- _EXERCISE DATA_

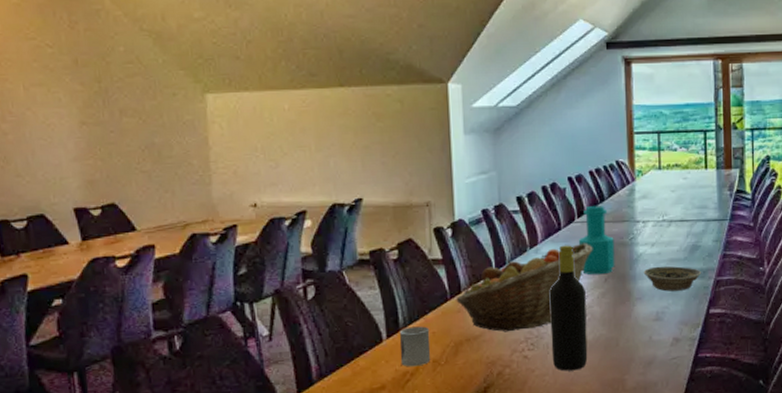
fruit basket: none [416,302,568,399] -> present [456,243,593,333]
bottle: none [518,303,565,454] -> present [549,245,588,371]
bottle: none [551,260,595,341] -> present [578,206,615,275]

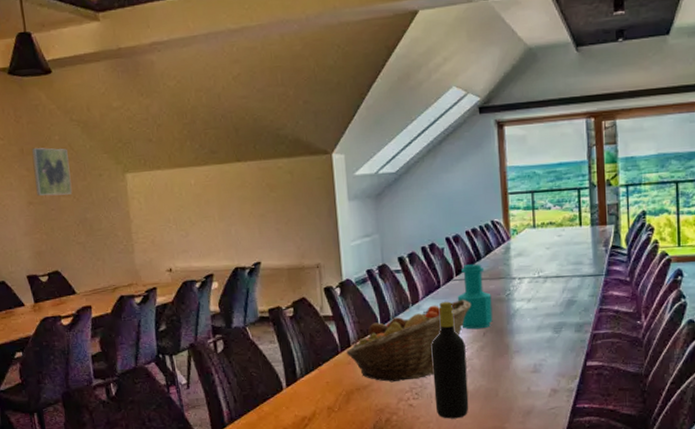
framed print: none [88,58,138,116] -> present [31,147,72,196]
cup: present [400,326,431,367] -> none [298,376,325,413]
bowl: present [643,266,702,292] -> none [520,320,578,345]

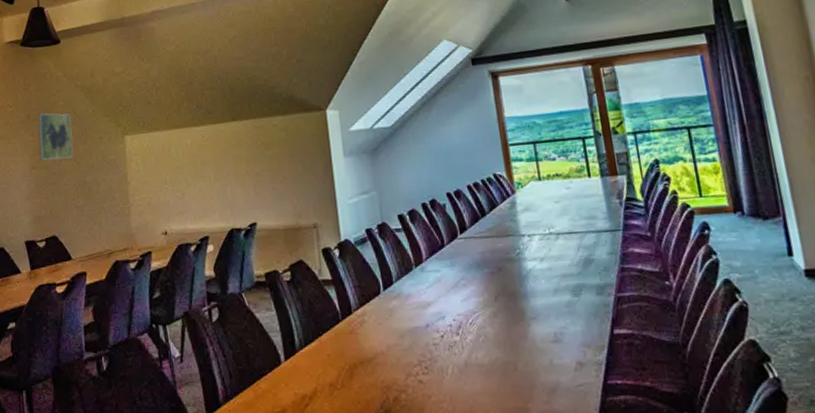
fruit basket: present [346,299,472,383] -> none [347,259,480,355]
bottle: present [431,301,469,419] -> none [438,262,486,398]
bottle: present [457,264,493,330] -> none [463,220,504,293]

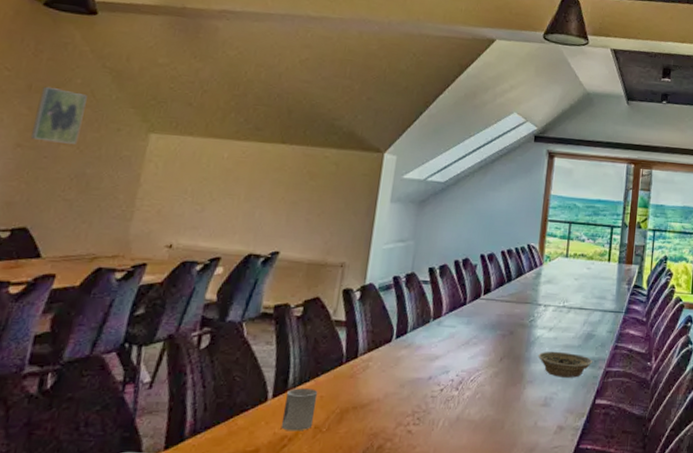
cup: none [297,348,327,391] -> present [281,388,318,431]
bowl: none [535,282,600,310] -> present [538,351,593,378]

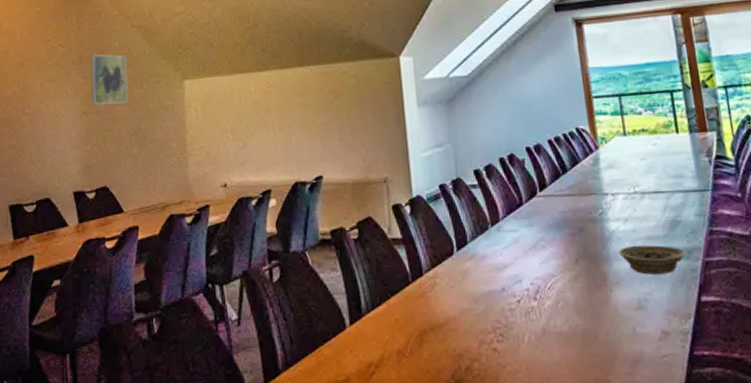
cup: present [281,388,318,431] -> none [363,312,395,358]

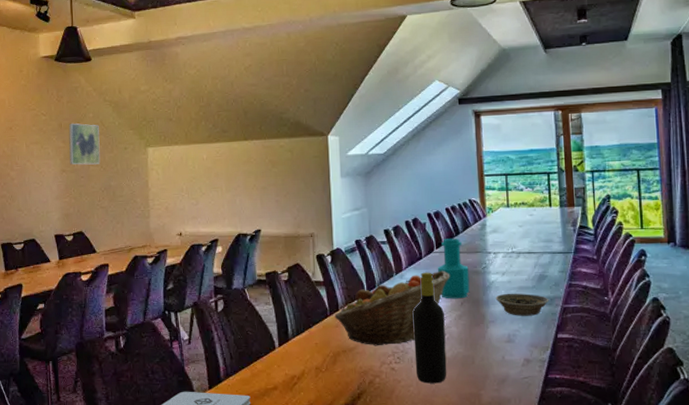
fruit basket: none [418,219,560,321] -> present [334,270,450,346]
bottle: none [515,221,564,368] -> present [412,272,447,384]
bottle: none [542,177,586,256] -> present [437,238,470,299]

- _REQUIRED ACTION_
Write out, word for word, the lines from the one containing "fruit basket: none [418,219,560,321]" through the end of the records, with no other lines.

- _OUTPUT_
fruit basket: none [418,219,560,321] -> present [334,270,450,346]
bottle: none [515,221,564,368] -> present [412,272,447,384]
bottle: none [542,177,586,256] -> present [437,238,470,299]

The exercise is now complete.